Различие между ними не исчерпывается привнесенным Деррида противопоставлением «письма» и «голоса» – например, в виде отличия «мужского» способа осуществлять свидетельство от способа «женского», хотя это противопоставление и может показаться вполне соразмерным, учитывая, что Руссо в «Исповеди» делает ставку на противоположность мужской повествовательности от первого лица всему тому, что устно разносится – обычно как раз дамами – в качестве сведений о некоем третьем лице и представляет собой обсуждение постигших это лицо пикантных перипетий[44]. Так или иначе, Руссо не удается это противопоставление выдержать, но не только потому, что «Исповедь» лжет, прикидываясь голосом там, где она на самом деле является письмом. Нельзя также упустить и то, что одновременно она претендует на эффект письма там, где ее автор параллельно запускает слухи о себе в высшее общество, в которое он вхож и которое в любом случае не видит необходимости читать утомительные писания того, кто может развлечь его беседой или сообщить о себе пикантные подробности приватно.
Прикидываясь в «Исповеди» бирюком и угрюмцем, Руссо в то же время, по всей видимости, бывая болтлив, сообщает их своему окружению во множестве, и подобное стремление к провокационной откровенности становится по мере отдаления от обстоятельств, в которых сам Руссо находился, все менее понятным.
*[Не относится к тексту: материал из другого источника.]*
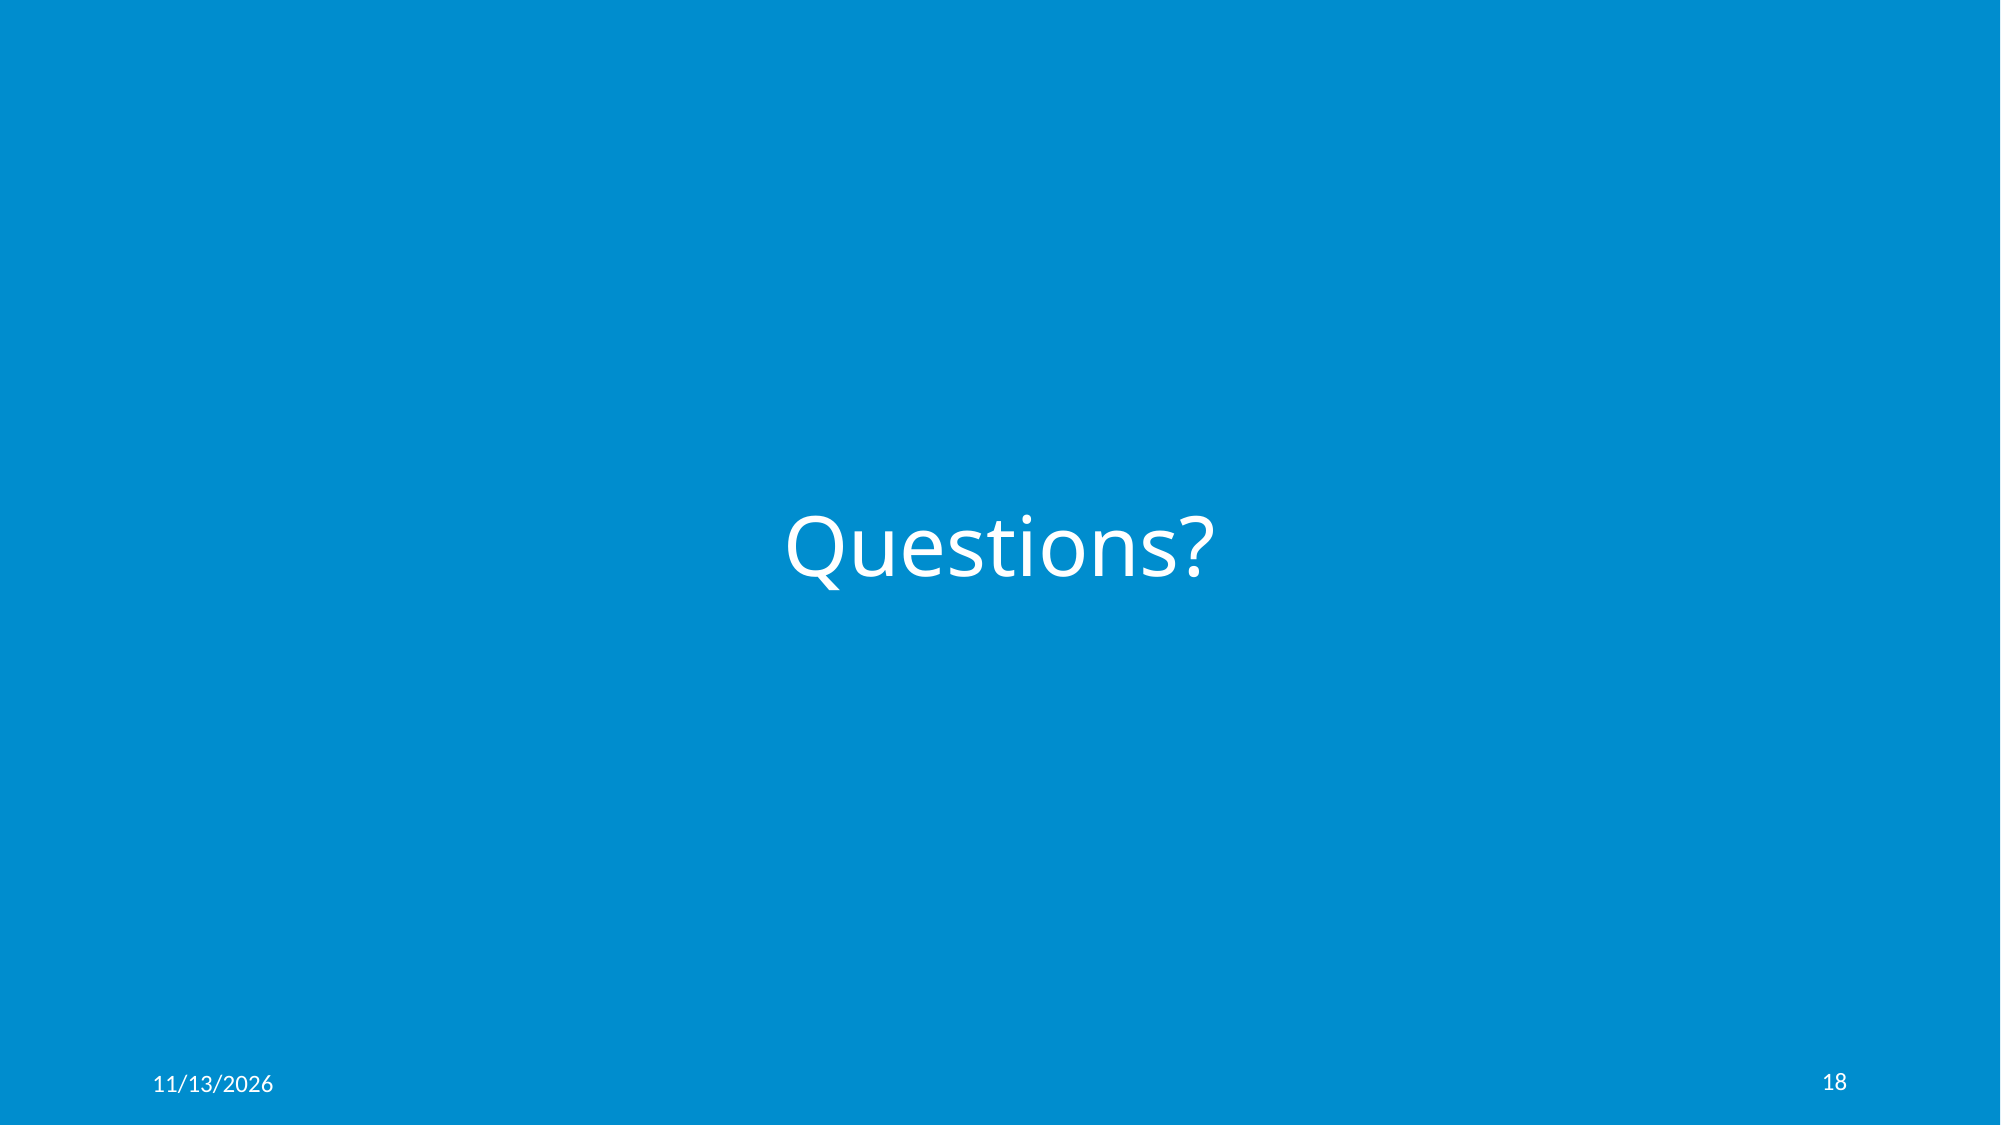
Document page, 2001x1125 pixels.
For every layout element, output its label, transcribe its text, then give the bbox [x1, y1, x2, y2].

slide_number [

Сегодня принимается как само собой разумеющееся, что все, что может составить ценность и славу автора в обществе, куда он, по выражению Фрейда, «швыряет» свой продукт, создается и полностью исчерпывается в этом продукте. Любопытным образом именно в этой ситуации распространение получают биографии известных творцов, дотошно составляемые литераторами-профессионалами и создающие видимость небезразличия к особенностям частной жизни прославленной персоны. В то же время подлинный интерес, как правило, в этих текстах представляет лишь та часть повествования, где раскрывается, как именно и при каких обстоятельствах персона добилась значимости и преуспевания в среде, где ей было суждено оставить след.